> _Problem requirements_
Without including any pictures, give back all of the data exactly.

> _Data segment_
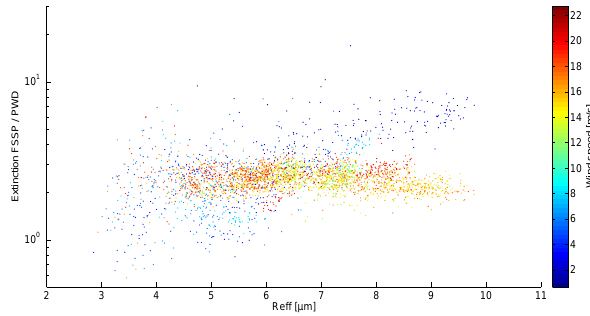
Figure 14. Extinction ratio between the FSSP and the PWD as a function of effective radius of cloud droplets and ambient wind speed during the ROSEA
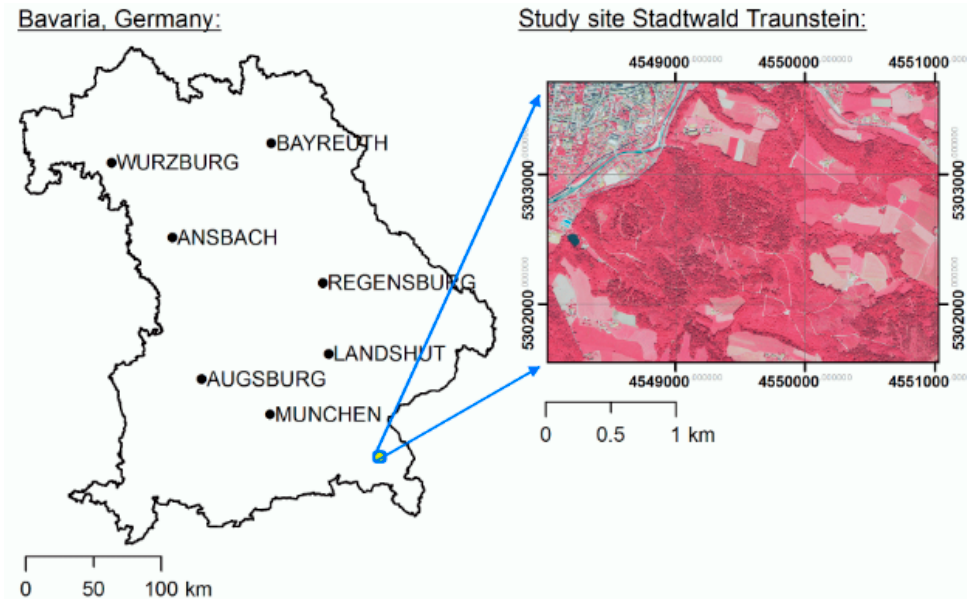
Figure 1. Geographical location of study site Stadtwald Traunstein. The left part of the figure shows the location of the study site in Bavaria, Germany. The right part of the figure shows a color-infrared orthophoto of the study site (coordinates in Gauss–Krüger system) .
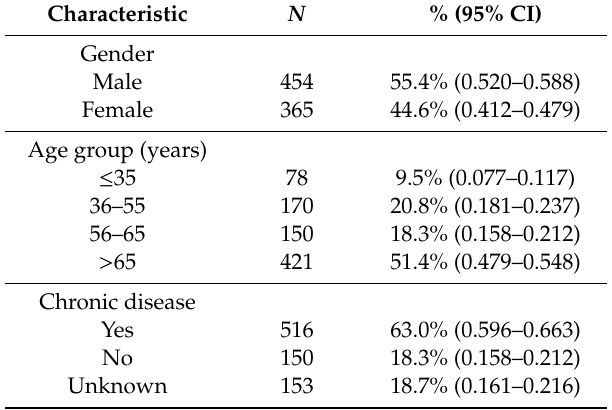
Table 1. Characteristics of the 819 enrolled patients in the Emergency Department (23 March–21 April).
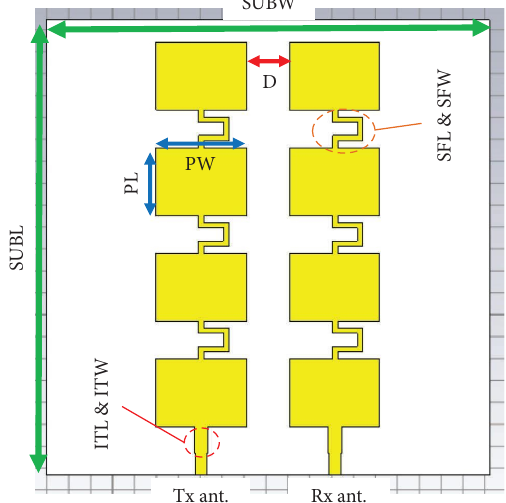
Figure 8: Tx leakage levels against the phases of the refection coefcients of the Tx and Rx antennas with Γ from equation (7).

> _Solution to this task_
Figure 14. Extinction ratio between the FSSP and the PWD as a function of effective radius of cloud droplets and ambient wind speed during the ROSEA
Figure 1. Geographical location of study site Stadtwald Traunstein. The left part of the figure shows the location of the study site in Bavaria, Germany. The right part of the figure shows a color-infrared orthophoto of the study site (coordinates in Gauss–Krüger system) .
Table 1. Characteristics of the 819 enrolled patients in the Emergency Department (23 March–21 April).
Figure 8: Tx leakage levels against the phases of the refection coefcients of the Tx and Rx antennas with Γ from equation (7).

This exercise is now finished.